Connery landed the 1962 film role without a screen test, after an interview with producers Albert Broccoli and Harry Saltzman, according to Variety. It was a controversial choice at the time, as Connery was an unknown outside Britain.
Connery’s effortless delivery of the character’s signature line: “Bond, James Bond,” propelled him to international stardom.

His stature grew alongside the extraordinary popularity of the series as he reprised the role in “From Russia With Love,” “Goldfinger” and “Thunderball” over the next four years. He also donned the tuxedo for “You Only Live Twice” in 1967, and “Diamonds are Forever” in 1971, and returned to the role a final time in “Never Say Never Again,” in 1983.

Although he was paid only $30,000 for “Dr. No,” by 1964 he received $400,000 for his role as a wealthy widower in Alfred Hitchcock’s “Marnie,” and was soon earning $750,000 a film. By the 1980s, his price tag was regularly more than $5 million.

But when he decided to end his career, he had no trouble walking away from still more millions. Connery was 74 when he turned down $17.5 million to play a lead role as an aging thief in a Brett Ratner project in 2004, the director told Showbiz411.com.

As he turned 80, Connery told the UK Daily Record in 2010 that “From Russia With Love” was his favorite Bond movie. “The story was intriguing, and the locations were intriguing,” he said. “It was an international movie in every sense of the word.”

INDIANA JONES AND THE LAST CRUSADE, Sean Connery, Harrison Ford, 1989, (c) Paramount/courtesy Everet

16Sean Connery and Harrison Ford in “Indiana Jones And The Last Crusade” in 1989.

Paramount/Everett Collection

He broke away from Bond for many other roles, from a soldier-turned-adventurer in John Huston’s “The Man Who Would Be King” (1975) to a defecting Russian submarine captain in the 1990 Tom Clancy thriller, “The Hunt for Red October.” Other hits included “Murder on the Orient Express” (1974), “Highlander” (1986) and as Harrison Ford’s on-screen father in “Indiana Jones and the Last Crusade” (1989).

In one of his greatest late-career roles, Connery won the 1988 Academy Award for Best Supporting Actor for portraying a tough Irish cop in Prohibition-era Chicago in Brian De Palma’s “The Untouchables.”

Though he groused that he was “fed up” with James Bond — once even stating “I’d like to kill him” — by the time he clinched his Oscar he was at peace with the role that made him rich and famous.

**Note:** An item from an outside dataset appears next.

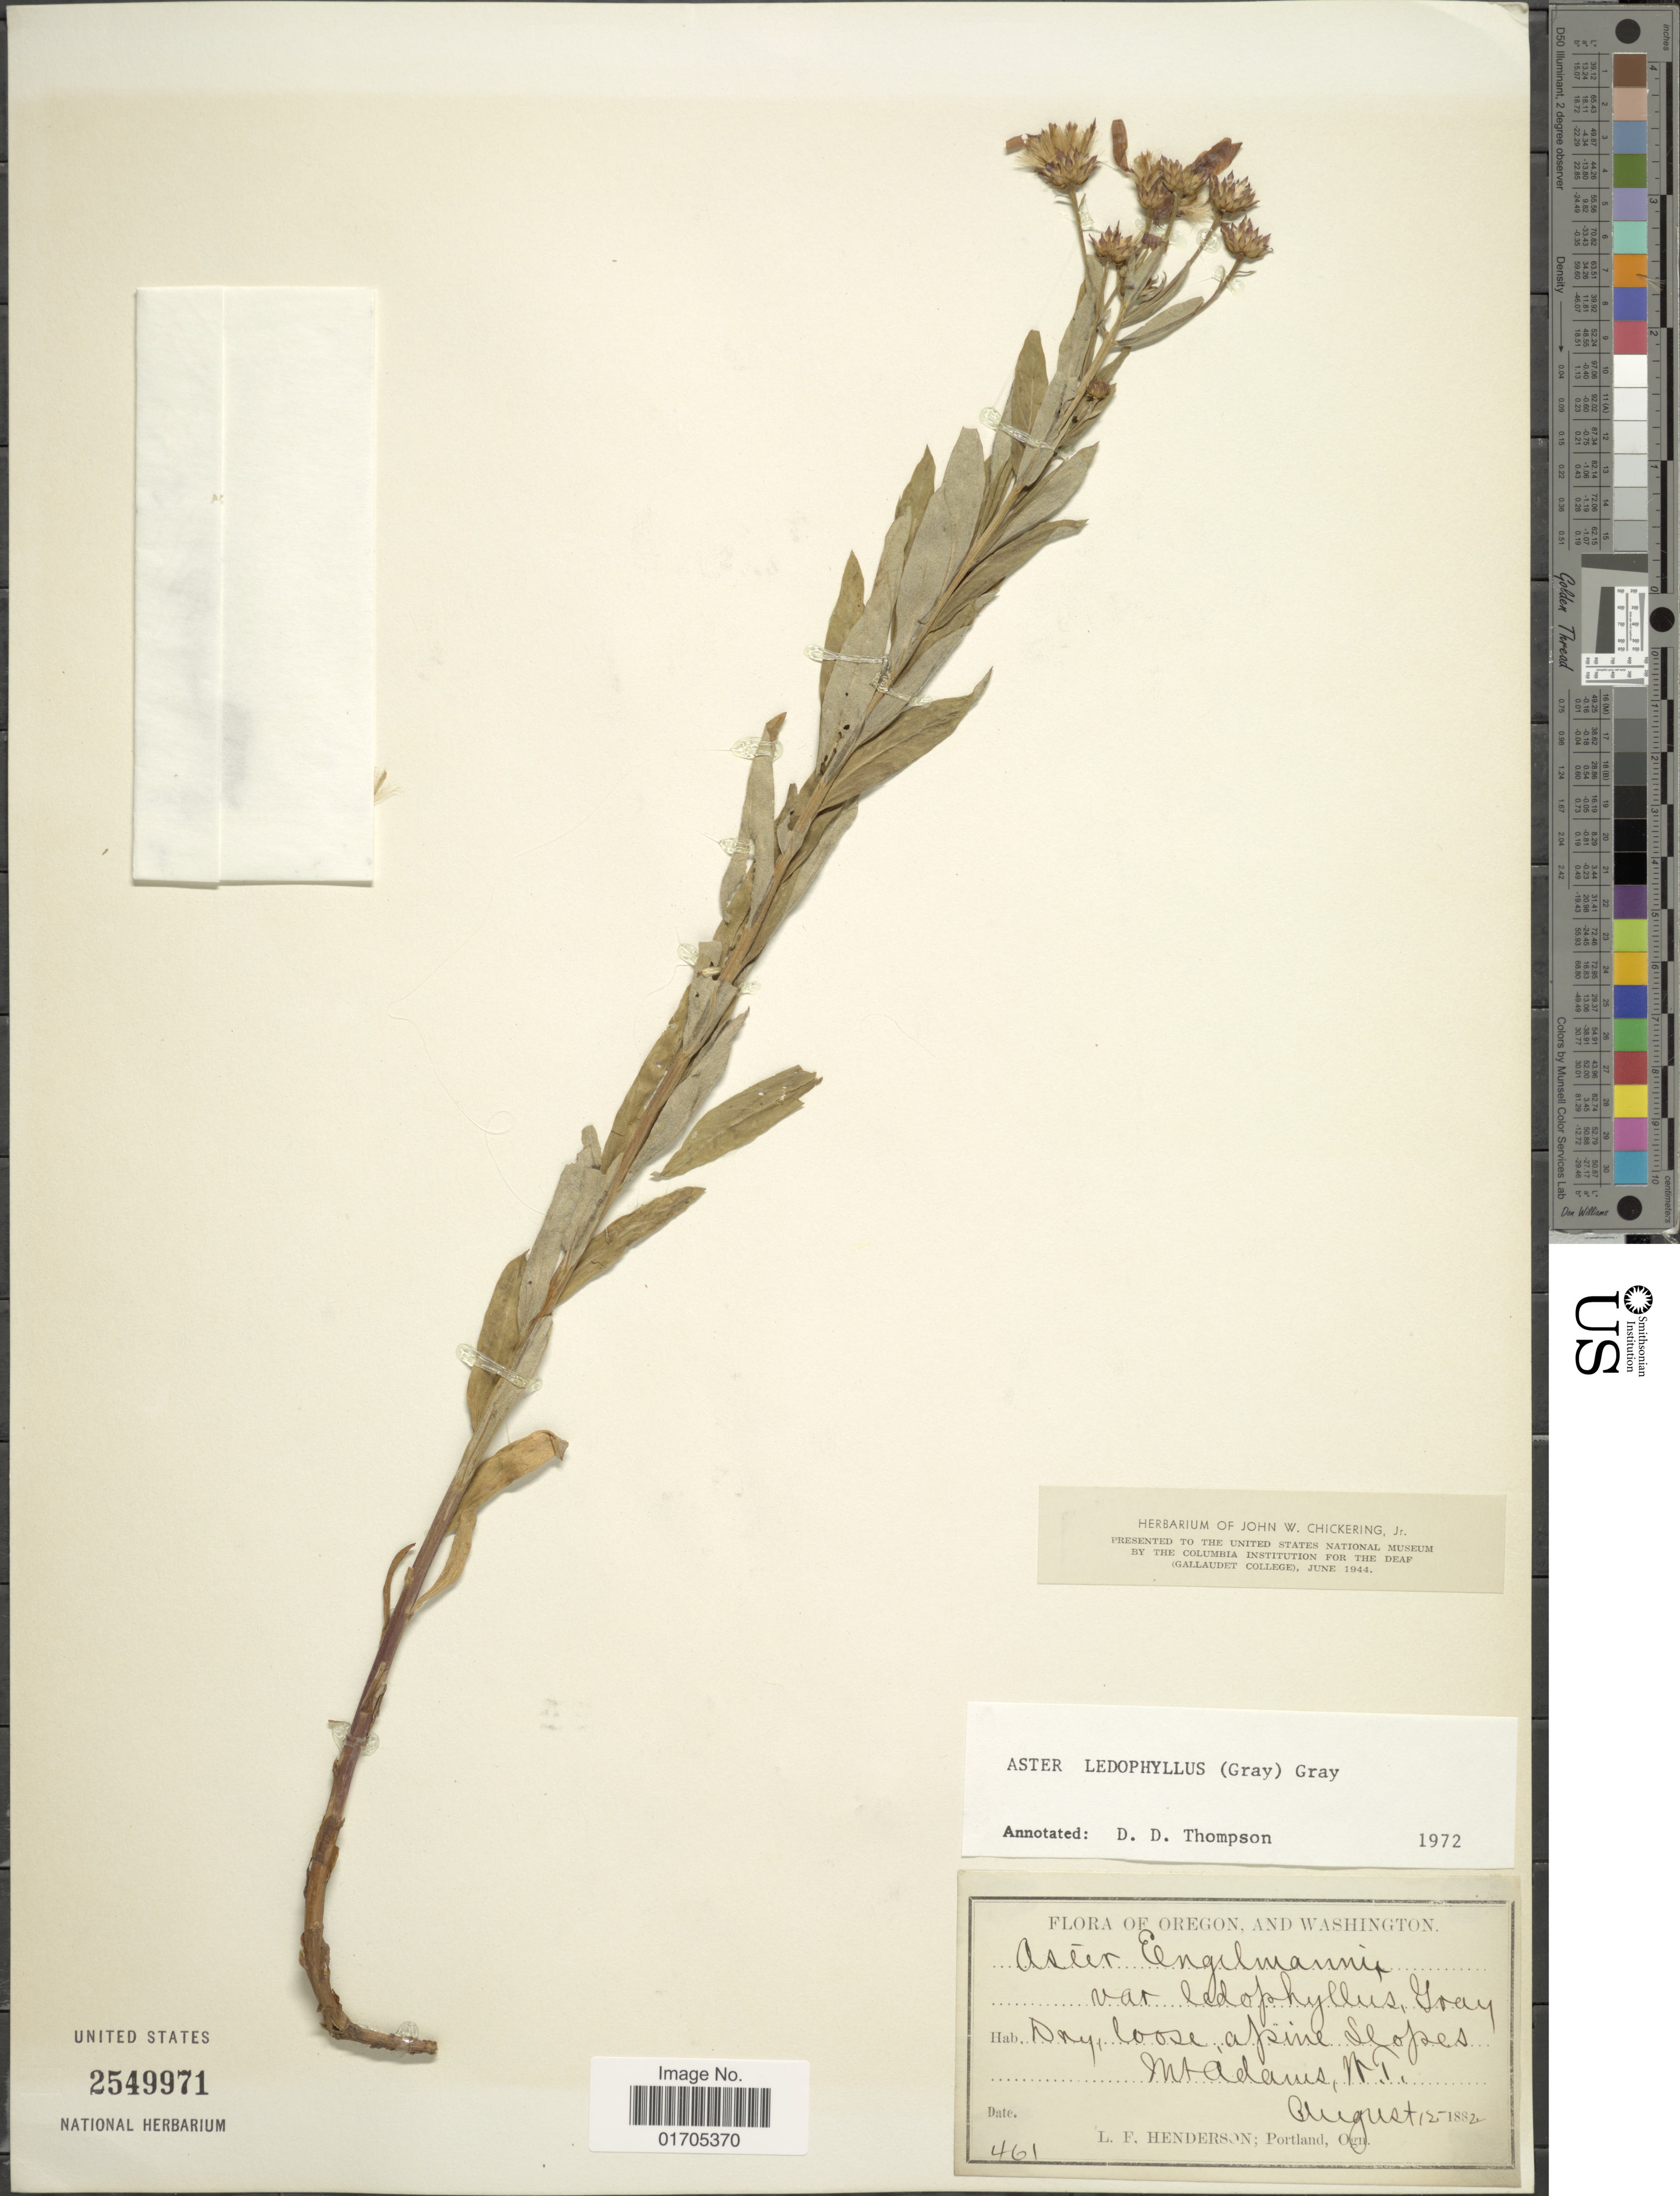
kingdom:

“The name’s Connery,” he said as he received the award. “Sean Connery.”

His last screen appearance was in 2003’s “The League of Extraordinary Gentlemen.”

Connery was devoted to his native Scotland and sported a tattoo from his Navy years that said “Scotland Forever.

“Our nation today mourns one of her best loved sons,” Scottish Prime Minister Nicola Sturgeon tweeted Saturday. “Sean was a lifelong advocate of an independent Scotland nd those of us who share that belief owe him a great debt of gratitude.”

He called being knighted by Queen Elizabeth II “one of the proudest days of my life,” and asked that the investiture be performed at Holyrood Palace in Edinburgh.

Other awards over his career included Kennedy Center Honors in 1999 and the American Film Institute’s lifetime achievement award in 2006, where he announced his retirement.

After retiring to Nassau in the Bahamas, he spent much of his time golfing.

Craig, whose latest Bond film, “No Time To Die,” has been delayed to next year because of the pandemic, said Connery will continue to influence actors and filmmakers for years to come.

Family members of Roger Moore, who died in 2017 and played Bond in seven films, wrote on Twitter they were “infinitely sad” to hear the news of Connery’s passing.

Connery was married to actress Diane Cilento from 1962 to 1973. The couple divorced in 1973 and Cilento died in 2011.

Connery is survived by his second wife, painter Micheline Roquebrune, whom he married in 1975; his son by Cilento, actor Jason Connery; his brother, Neil, and a grandson.